Jean Mourot
Vous avez tout à fait raison de ne pas penser que « les manifs ponctuelles les plus massives et les mieux réussies puissent créer les conditions d’un sursaut de ceux qui nous dirigent aujourd’hui pieds et poings liés par les engagements internationaux ». En effet, le mouvement social est par essence un mouvement pacifique, voire pacifiste. Il vise simplement à interpeler le gouvernement capitaliste, à faire « sursauter » nos dirigeants capitalistes. Il ne vise pas à renverser le gouvernement pour lui substituer un autre gouvernement disposé à donner droit à ses revendications sociales. Son but est donc très insuffisant. Mais, de tels mouvements sociaux, portés par la masse des déshérités, en se multipliant, peuvent préparer le terrain à d’autres formes de revendications plus appuyées en direction du changement non seulement du gouvernement, mais aussi des institutions dans leur ensemble. Pour qu’une telle mutation politique du mouvement social puisse s’opérer et se pérenniser, il faut l’émergence, au sein de cette masse dolente, endolorie, d’un aiguillon, d’un parti politique spécial et approprié, le Parti Communiste de type bolchevique, comme celui de Lénine et Staline. L’émergence d’un tel parti changera la distribution des cartes sur le champ politique et ouvrira un horizon optimiste au mouvement social.

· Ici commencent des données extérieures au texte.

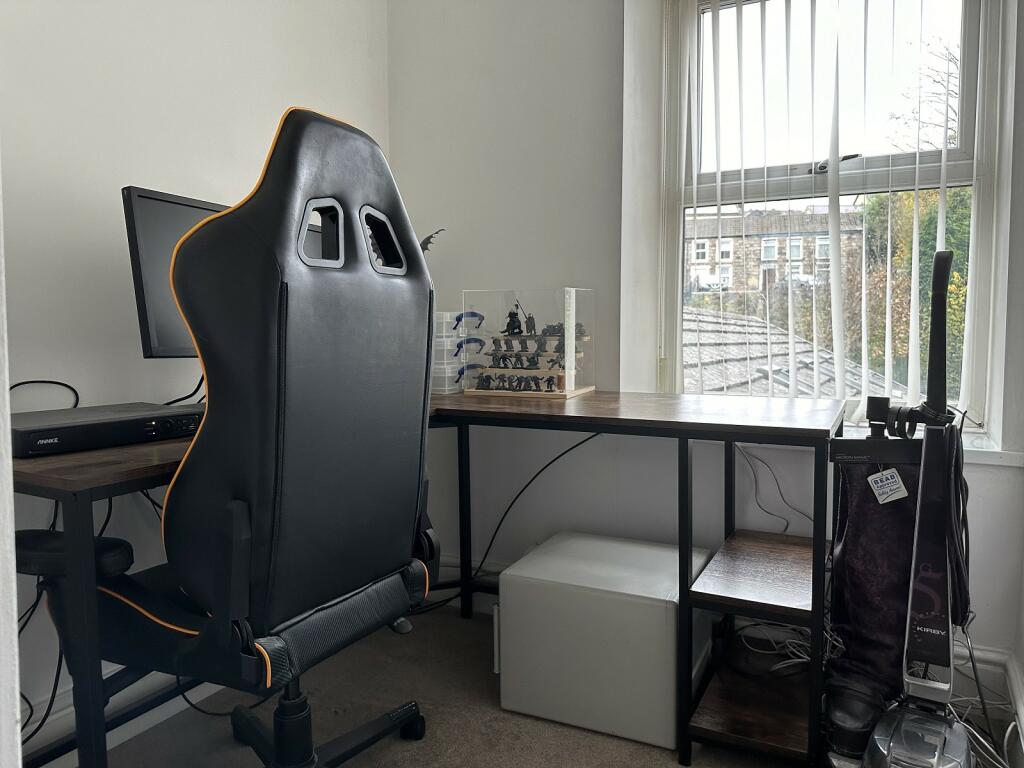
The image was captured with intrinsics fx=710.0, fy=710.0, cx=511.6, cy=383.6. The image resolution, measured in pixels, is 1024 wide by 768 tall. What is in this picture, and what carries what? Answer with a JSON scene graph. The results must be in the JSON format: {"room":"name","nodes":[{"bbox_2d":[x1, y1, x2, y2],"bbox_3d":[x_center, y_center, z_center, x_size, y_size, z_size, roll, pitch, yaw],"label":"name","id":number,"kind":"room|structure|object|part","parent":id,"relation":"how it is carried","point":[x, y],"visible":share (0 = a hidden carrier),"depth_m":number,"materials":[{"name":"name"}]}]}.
{"room":"office","nodes":[
{"label":"office","id":0,"kind":"room"},
{"bbox_2d":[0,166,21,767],"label":"door frame","id":1,"kind":"structure","parent":0,"point":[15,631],"depth_m":0.69,"materials":[{"name":"white paint"}]},
{"bbox_2d":[0,0,391,748],"bbox_3d":[-1.277,-0.436,1.166,0.177,2.675,3.491,2,5,27],"label":"left wall","id":2,"kind":"structure","parent":0,"point":[121,48],"depth_m":1.71,"materials":[{"name":"white paint"}]},
{"bbox_2d":[20,670,219,765],"bbox_3d":[-1.168,0.820,1.310,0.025,0.131,2.928,2,5,27],"label":"baseboard","id":3,"kind":"structure","parent":2,"relation":"attached to","point":[119,741],"depth_m":1.70,"materials":[{"name":"white paint"}]},
{"bbox_2d":[418,229,444,254],"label":"figurine","id":4,"kind":"object","parent":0,"point":[429,237],"visible":0.16,"depth_m":2.30,"materials":[{"name":"black"}]},
{"bbox_2d":[86,600,1011,767],"bbox_3d":[-0.264,0.990,0.665,2.413,0.105,3.834,2,5,27],"label":"floor","id":5,"kind":"structure","parent":0,"point":[656,760],"depth_m":1.79,"materials":[{"name":"grey carpet"}]},
{"bbox_2d":[34,103,440,767],"bbox_3d":[-0.477,0.202,1.352,0.744,1.346,0.735,2,5,27],"label":"gaming chair","id":6,"kind":"object","parent":5,"relation":"on","point":[278,409],"visible":0.97,"depth_m":1.13,"materials":[{"name":"black leather"}]},
{"bbox_2d":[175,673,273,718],"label":"cable","id":7,"kind":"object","parent":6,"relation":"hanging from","point":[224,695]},
{"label":"seat","id":8,"kind":"part","parent":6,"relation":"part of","materials":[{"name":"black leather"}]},
{"bbox_3d":[-0.324,-0.260,1.202,0.057,0.110,0.077,2,5,27],"label":"cutout","id":9,"kind":"part","parent":6,"relation":"part of","materials":[{"name":"grey plastic"}]},
{"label":"chair base","id":10,"kind":"part","parent":6,"relation":"part of","materials":[{"name":"black"}]},
{"bbox_3d":[-0.245,-0.273,1.342,0.062,0.119,0.086,2,5,27],"label":"cutout","id":11,"kind":"part","parent":6,"relation":"part of","materials":[{"name":"grey plastic"}]},
{"bbox_2d":[7,388,844,767],"bbox_3d":[-0.152,0.484,1.681,1.508,0.770,1.695,2,5,27],"label":"desk","id":12,"kind":"object","parent":5,"relation":"on","point":[107,463],"visible":0.75,"depth_m":1.62,"materials":[{"name":"wood"}]},
{"bbox_2d":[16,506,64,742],"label":"cable bundle","id":13,"kind":"object","parent":12,"relation":"hanging from","point":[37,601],"visible":0.54,"depth_m":1.48,"materials":[{"name":"black plastic"}]},
{"bbox_2d":[11,402,204,457],"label":"digital video recorder","id":14,"kind":"object","parent":12,"relation":"on","point":[47,433],"visible":0.89,"depth_m":1.33,"materials":[{"name":"black metal"}]},
{"bbox_2d":[10,379,80,410],"bbox_3d":[-1.035,0.056,1.495,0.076,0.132,0.279,2,5,27],"label":"cable","id":15,"kind":"object","parent":14,"relation":"attached to","point":[32,381],"visible":0.71,"depth_m":1.57,"materials":[{"name":"black plastic"}]},
{"bbox_2d":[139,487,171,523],"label":"cable","id":16,"kind":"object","parent":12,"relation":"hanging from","point":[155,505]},
{"bbox_2d":[123,186,231,360],"bbox_3d":[-0.654,-0.216,1.779,0.207,0.456,0.592,2,5,27],"label":"monitor","id":17,"kind":"object","parent":12,"relation":"on","point":[151,334],"visible":0.44,"depth_m":1.55,"materials":[{"name":"black plastic"}]},
{"bbox_2d":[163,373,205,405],"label":"monitor cable","id":18,"kind":"object","parent":12,"relation":"on","point":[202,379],"visible":0.42,"depth_m":1.76,"materials":[{"name":"black plastic"}]},
{"bbox_2d":[432,311,483,393],"bbox_3d":[-0.206,-0.101,2.271,0.217,0.258,0.193,0,4,-2],"label":"organizer","id":19,"kind":"object","parent":12,"relation":"on","point":[437,345],"visible":0.72,"depth_m":2.21,"materials":[{"name":"clear plastic"}]},
{"bbox_2d":[462,289,595,400],"bbox_3d":[0.050,-0.125,2.206,0.363,0.309,0.204,2,5,27],"label":"display case","id":20,"kind":"object","parent":12,"relation":"on","point":[571,291],"visible":0.93,"depth_m":2.14,"materials":[{"name":"clear plastic"}]},
{"bbox_2d":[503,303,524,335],"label":"figurine","id":21,"kind":"object","parent":20,"relation":"in","point":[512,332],"visible":0.94,"depth_m":2.17,"materials":[{"name":"black plastic"}]},
{"bbox_2d":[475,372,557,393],"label":"row","id":22,"kind":"object","parent":20,"relation":"in","point":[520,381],"visible":0.96,"depth_m":2.15,"materials":[{"name":"black plastic"}]},
{"bbox_2d":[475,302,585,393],"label":"figurine set","id":23,"kind":"object","parent":20,"relation":"in","point":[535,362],"visible":0.84,"depth_m":2.16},
{"bbox_2d":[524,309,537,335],"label":"figurine","id":24,"kind":"object","parent":20,"relation":"in","point":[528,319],"visible":0.94,"depth_m":2.17,"materials":[{"name":"black plastic"}]},
{"bbox_2d":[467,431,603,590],"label":"cable","id":25,"kind":"object","parent":12,"relation":"hanging from","point":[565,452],"visible":0.64,"depth_m":2.32,"materials":[{"name":"black plastic"}]},
{"bbox_2d":[733,445,807,534],"bbox_3d":[0.754,0.336,2.025,0.292,0.362,0.110,2,5,27],"label":"cable","id":26,"kind":"object","parent":12,"relation":"hanging from","point":[781,493],"visible":0.61,"depth_m":2.05,"materials":[{"name":"plastic"}]},
{"bbox_2d":[740,619,839,674],"bbox_3d":[0.731,0.700,1.881,0.265,0.145,0.248,-1,4,-9],"label":"cable bundle","id":27,"kind":"object","parent":12,"relation":"on","point":[783,665],"visible":0.37,"depth_m":1.89,"materials":[{"name":"white plastic"}]},
{"bbox_2d":[498,530,712,749],"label":"white box","id":28,"kind":"object","parent":5,"relation":"on","point":[507,702],"visible":0.93,"depth_m":1.74,"materials":[{"name":"white"}]},
{"bbox_2d":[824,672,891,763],"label":"vacuum cleaner part","id":29,"kind":"object","parent":5,"relation":"on","point":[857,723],"visible":0.66,"depth_m":1.55,"materials":[{"name":"black"}]},
{"bbox_2d":[843,249,975,767],"bbox_3d":[0.797,0.317,1.361,0.282,1.090,0.413,2,5,27],"label":"vacuum cleaner","id":30,"kind":"object","parent":5,"relation":"on","point":[889,747],"visible":0.98,"depth_m":1.39,"materials":[{"name":"plastic"}]},
{"bbox_2d":[825,435,927,752],"bbox_3d":[0.848,0.402,1.573,0.274,0.688,0.248,2,5,27],"label":"bag","id":31,"kind":"object","parent":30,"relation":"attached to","point":[849,523],"visible":0.72,"depth_m":1.53,"materials":[{"name":"black fabric"}]},
{"bbox_2d":[867,467,908,503],"bbox_3d":[0.825,0.219,1.556,0.074,0.086,0.026,2,5,27],"label":"tag","id":32,"kind":"object","parent":31,"relation":"hanging from","point":[874,476],"visible":0.97,"depth_m":1.55,"materials":[{"name":"white paper"}]},
{"bbox_2d":[948,621,1022,767],"bbox_3d":[1.060,0.732,1.587,0.242,0.258,0.518,2,5,27],"label":"cable bundle","id":33,"kind":"object","parent":5,"relation":"on","point":[1005,741],"visible":0.58,"depth_m":1.67,"materials":[{"name":"white plastic"}]},
{"bbox_2d":[387,0,1023,683],"bbox_3d":[0.617,-0.503,2.177,2.361,2.636,0.259,2,5,27],"label":"back wall","id":34,"kind":"structure","parent":0,"point":[615,5],"depth_m":2.33,"materials":[{"name":"white paint"}]},
{"bbox_2d":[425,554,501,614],"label":"baseboard","id":35,"kind":"structure","parent":34,"relation":"attached to","point":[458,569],"depth_m":2.52,"materials":[{"name":"white paint"}]},
{"bbox_2d":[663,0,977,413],"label":"vertical blind","id":36,"kind":"object","parent":34,"relation":"attached to","point":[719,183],"visible":0.88,"depth_m":2.06,"materials":[{"name":"white plastic"}]},
{"bbox_2d":[656,0,1011,433],"bbox_3d":[0.934,-0.592,2.165,0.990,1.497,0.136,2,5,27],"label":"window","id":37,"kind":"structure","parent":34,"relation":"in","point":[967,33],"depth_m":2.14,"materials":[{"name":"clear glass"}]},
{"bbox_3d":[0.927,-0.634,2.057,0.129,0.046,0.081,2,5,27],"label":"sash lock","id":38,"kind":"part","parent":37,"relation":"part of","materials":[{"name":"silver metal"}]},
{"bbox_2d":[838,423,1021,465],"bbox_3d":[0.912,0.162,2.063,1.006,0.038,0.212,2,5,27],"label":"window sill","id":39,"kind":"structure","parent":34,"relation":"attached to","point":[997,463],"depth_m":1.82,"materials":[{"name":"white paint"}]},
{"bbox_2d":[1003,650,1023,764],"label":"baseboard","id":40,"kind":"structure","parent":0,"point":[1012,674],"depth_m":1.67,"materials":[{"name":"white paint"}]},
{"label":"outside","id":41,"kind":"structure","parent":0,"visible":0},
{"label":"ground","id":42,"kind":"structure","parent":41,"visible":0},
{"bbox_2d":[685,204,864,305],"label":"building","id":43,"kind":"structure","parent":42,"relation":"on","point":[700,257],"materials":[{"name":"stone"}]},
{"bbox_2d":[687,306,902,399],"bbox_3d":[1.534,0.884,6.368,4.888,3.491,5.295,2,5,27],"label":"roof","id":44,"kind":"structure","parent":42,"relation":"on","point":[802,345],"depth_m":5.77,"materials":[{"name":"grey"}]},
{"bbox_2d":[844,181,971,399],"bbox_3d":[6.630,-0.591,10.548,3.343,5.851,3.333,2,5,27],"label":"tree","id":45,"kind":"object","parent":42,"relation":"on","point":[910,242],"visible":0.23,"depth_m":10.06,"materials":[{"name":"green plant"}]},
{"bbox_2d":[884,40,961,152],"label":"tree","id":46,"kind":"object","parent":42,"relation":"on","point":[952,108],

Vous pronostiquez « un grand chambardement à l’échelle internationale » comme épilogue de ce « système longtemps accepté d’intégration qui dépasse l’Europe ». Là aussi, je partage votre pronostic. Ce chambardement, çà s’appelle la guerre, et pas une petite guerre, mais une grande guerre comme celle de 1914-1918, c’est-à-dire une guerre des pays impérialistes entre eux pour le repartage du monde sans ambiguïté. Vous avez posé la question : le souhaitons-nous vraiment ? Bien évidement, personne ne peut souhaiter une telle horreur, un tel cataclysme pour l’humanité. Même les pays impérialistes eux-mêmes ne le souhaitent pas. Et ils font tout ce qu’ils peuvent pour l’éviter. Mais, quels que soient leurs efforts, quelle que soit leur bonne volonté pour éviter la catastrophe ultime, cette catastrophe arrivera tôt ou tard à cause de la nature contradictoire même du système impérialiste qu’ils s’évertuent à entretenir. En effet :
« La guerre n’est pas en contradiction avec
les principes de la propriété privée ; elle en est le développement direct et
inévitable. En régime capitaliste, le développement égal des différentes
économies et des différents États est impossible. Les seuls moyens possibles,
en régime capitaliste, de rétablir de temps en temps l’équilibre compromis, ce
sont les crises dans l’industrie et les guerres en politique. (...) »
(Lénine – Du mot d’ordre des Etats-Unis d’Europe).
« Le
rapport des forces économiques des puissances impérialistes se modifie avec une
rapidité sans précédent. Il en résulte des modifications très irrégulières du
potentiel de guerre des États impérialistes. La modification du rapport des
forces économiques et militaires va à rencontre de l’ancienne répartition des
colonies et des sphères d’influence, ce qui engendre inévitablement la lutte
pour un nouveau partage du monde déjà partagé. La puissance véritable de tels
ou tels groupes impérialistes est mise à l’épreuve au moyen de guerres
sanglantes et dévastatrices. » (Académie des sciences de l’U.R.S.S. Manuel
d’économie politique).
Et nous savons par ailleurs que, tant que « l’impérialisme demeure debout, reste en vigueur... l’inévitabilité des guerres
reste également entière. Pour supprimer l’inévitabilité des guerres, il faut
détruire l’impérialisme ». (J.Staline- Les problèmes économiques du socialisme en URSS).